Collection of Solved Problems in Physics

A space probe

Task number: 512

• Analysis

  The solution of the task uses the law of conservation of linear momentum and the law of conservation of energy.

• Hint 1 - the law of conservation of linear momentum

  Draw a picture and choose an appropriate coordinate system. Write the law of conservation of linear momentum for this situation.

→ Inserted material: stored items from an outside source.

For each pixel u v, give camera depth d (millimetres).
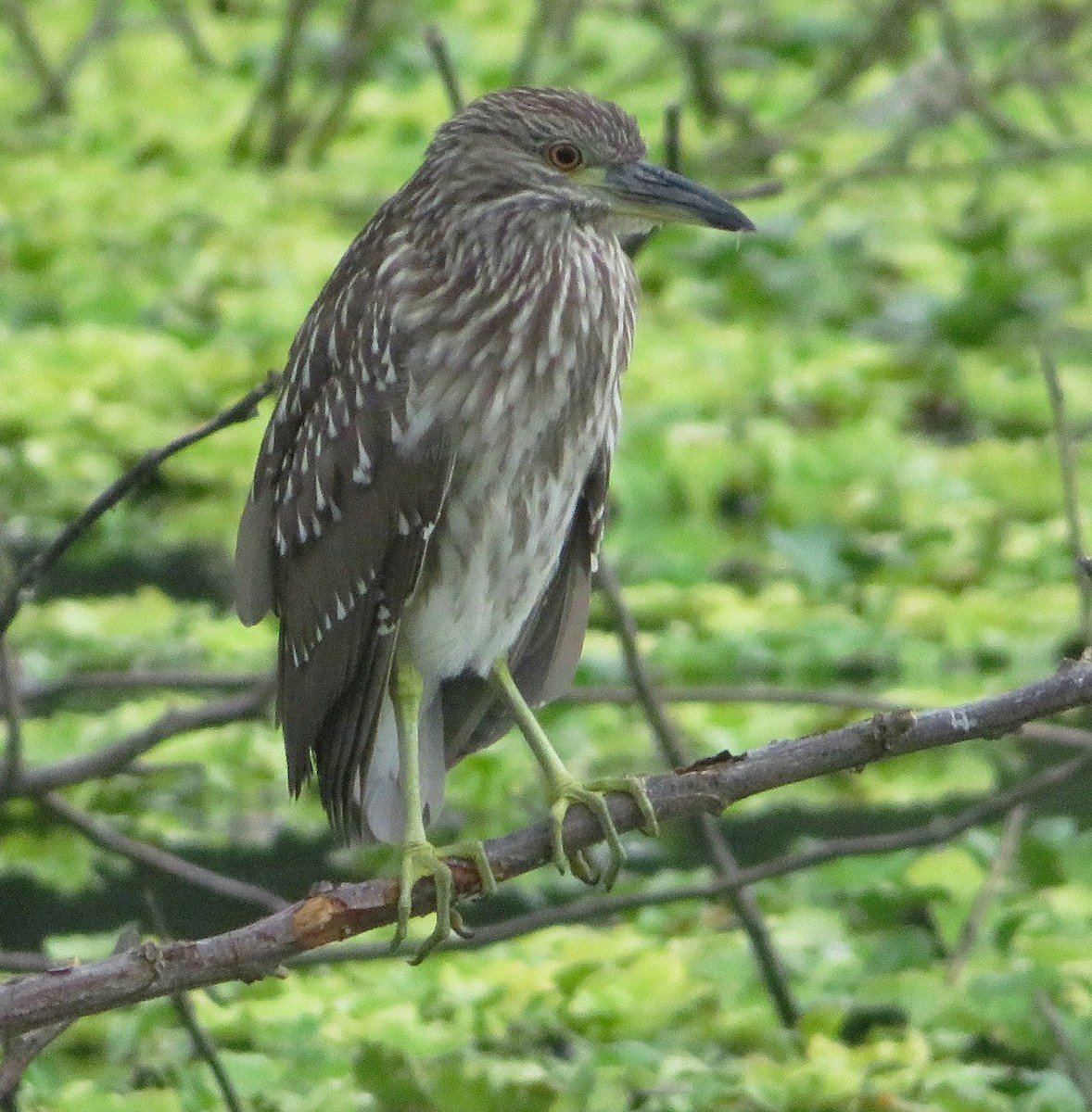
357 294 8242
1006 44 25703
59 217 22375
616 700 10781
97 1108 9109
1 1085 6840
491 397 8039
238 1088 9281
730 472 16766
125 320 19953
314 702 8352
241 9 29719
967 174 23000
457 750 8477
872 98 21781
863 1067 9414
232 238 21844
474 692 8438
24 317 19969
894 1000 10016
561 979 10039
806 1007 9938
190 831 12016
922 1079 9266
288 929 6859
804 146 23984
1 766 10336
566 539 8430
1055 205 23516
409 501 8094
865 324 20375
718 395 18312
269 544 8625
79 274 20719
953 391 18609
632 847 11891
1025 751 12922
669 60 25391
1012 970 10109
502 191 8109
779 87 25797
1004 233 21781
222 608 14727
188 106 26438
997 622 14227
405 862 7391
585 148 8156
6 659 9766
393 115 25547
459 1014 9984
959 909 10711
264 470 8586
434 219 8156
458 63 26609
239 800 12297
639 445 17031
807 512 16188
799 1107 9062
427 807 8406
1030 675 13523
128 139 25156
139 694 13367
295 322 19625
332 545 8242
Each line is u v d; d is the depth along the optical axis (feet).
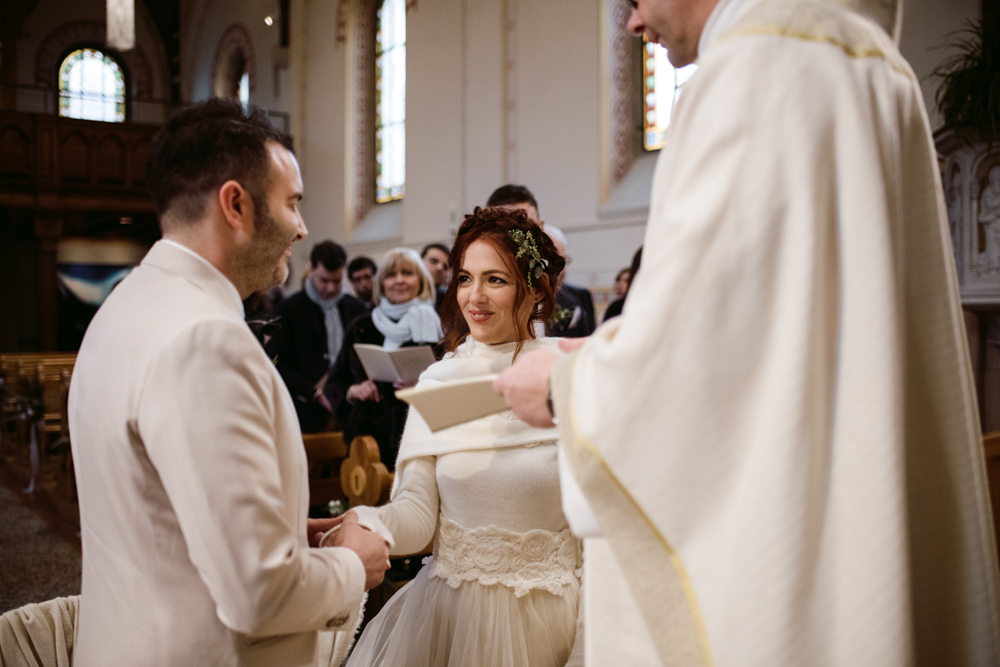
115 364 3.92
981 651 3.65
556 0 30.78
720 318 3.27
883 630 3.04
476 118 34.78
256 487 3.64
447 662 5.57
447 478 5.68
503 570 5.43
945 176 15.90
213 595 3.71
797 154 3.26
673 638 3.35
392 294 13.47
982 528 3.69
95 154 49.55
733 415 3.29
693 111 3.49
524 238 5.90
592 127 29.25
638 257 9.61
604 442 3.41
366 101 45.52
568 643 5.52
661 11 4.10
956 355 3.77
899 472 3.11
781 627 3.09
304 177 49.80
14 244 59.26
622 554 3.45
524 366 4.08
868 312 3.20
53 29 63.05
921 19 17.63
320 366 16.37
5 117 47.34
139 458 3.84
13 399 25.67
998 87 14.12
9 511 20.52
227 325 3.78
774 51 3.38
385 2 44.47
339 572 4.14
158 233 60.80
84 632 4.09
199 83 63.57
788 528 3.09
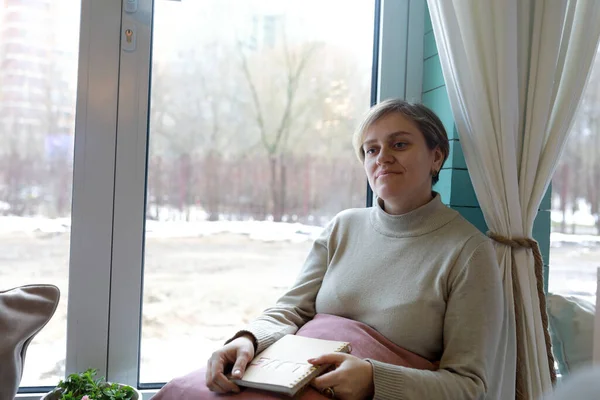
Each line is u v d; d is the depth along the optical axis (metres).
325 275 1.29
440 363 1.05
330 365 1.00
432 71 1.48
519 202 1.26
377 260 1.20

• Solution to Hint 1 - the law of conservation of linear momentum

  

  \(m\)...... the mass of the space probe

  \(v_0\)...... the vector velocity of the space probe before the explosion

  \(v_1\)...... the vector velocity of the first part of the space probe immediately after explosion

  \(v_2\)...... the vector velocity of the second part of the space probe immediately after explosion

  \(v_3\)...... the vector velocity of the third part of the space probe immediately after explosion

  \(\alpha\)...... the angular deviations of the first and the third part of the space probe

  The coordinate system is chosen so that the x-axis has the direction in which the space probe moves before the explosion and the y-axis is perpendicular to it.

  The law of conservation of linear momentum states that the total momentum of the system is preserved.

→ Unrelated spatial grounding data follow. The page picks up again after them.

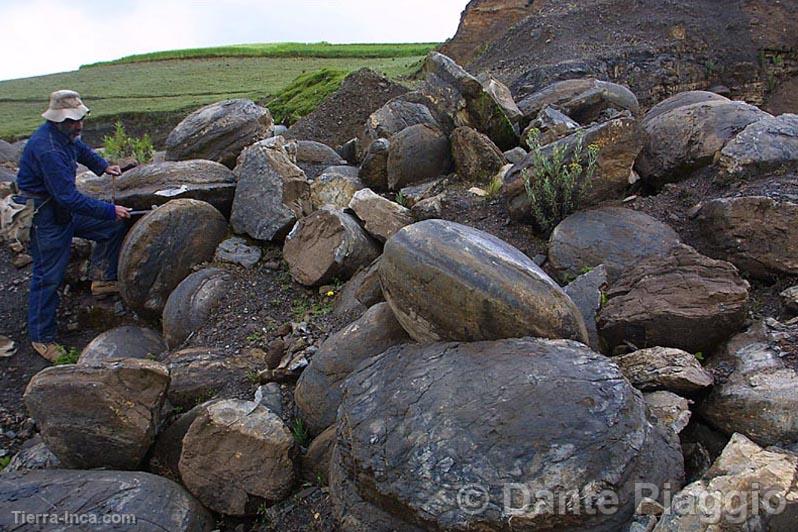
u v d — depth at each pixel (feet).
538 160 15.24
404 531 9.06
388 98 30.25
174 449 12.92
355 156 23.62
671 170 15.99
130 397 12.32
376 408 9.91
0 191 20.54
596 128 15.05
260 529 11.34
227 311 16.37
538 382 9.12
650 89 38.04
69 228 17.81
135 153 26.96
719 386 10.19
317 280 16.11
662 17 42.52
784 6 42.65
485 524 8.43
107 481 11.30
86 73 74.43
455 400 9.32
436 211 16.71
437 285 10.54
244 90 53.93
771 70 40.86
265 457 11.52
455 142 19.07
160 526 10.76
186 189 18.97
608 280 13.12
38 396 12.30
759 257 12.49
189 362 14.61
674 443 9.23
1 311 18.86
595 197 15.20
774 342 10.52
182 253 17.61
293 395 13.46
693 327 10.96
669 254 12.25
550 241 14.47
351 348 12.29
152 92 55.83
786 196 12.79
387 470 9.20
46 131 17.24
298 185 18.61
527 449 8.64
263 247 18.26
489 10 52.90
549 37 43.01
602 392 9.05
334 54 71.82
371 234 16.39
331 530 10.52
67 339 18.42
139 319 18.25
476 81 19.51
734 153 14.65
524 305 10.14
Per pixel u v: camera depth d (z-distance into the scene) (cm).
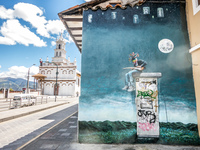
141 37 467
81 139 420
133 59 454
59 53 5488
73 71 4650
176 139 407
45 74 4694
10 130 611
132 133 414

  \[\vec{p}=\vec{p_1}+\vec{p_2}+\vec{p_3}\]

  \(\vec{p}\)...... the vector momentum of the space probe before the explosion

  \(\vec{p_1}\)...... the vector momentum of the first part of the space probe immediately after the explosion

  \(\vec{p_2}\)...... the vector momentum of the second part of the space probe immediately after the explosion

  \(\vec{p_3}\)...... the vector momentum of the third part of the space probe immediately after the explosion

  \[m\vec{v_0}=\frac{m}{3}\vec{v_1}+\frac{m}{3}\vec{v_2}+\frac{m}{3}\vec{v_3}\]

  Scalar form:

  The projection to the x-axis:

  \[mv_0=\frac{1}{3}mv_1\cos\alpha + \frac{1}{3}mv_2 + \frac{1}{3}mv_3\cos(-\alpha)\] \[cos(-\alpha)= cos\alpha\] \[mv_0=\frac{1}{3}mv_1\cos\alpha + \frac{1}{3}mv_2 + \frac{1}{3}mv_3\cos\alpha\tag{1}\]

  The projection to the y-axis:

  \[0=\frac{1}{3}mv_1\sin\alpha + \frac{1}{3}mv_3\sin(-\alpha)\] \[sin(-\alpha)= - sin\alpha\] \[0=\frac{1}{3}mv_1\sin\alpha - \frac{1}{3}mv_3\sin\alpha\tag{2}\]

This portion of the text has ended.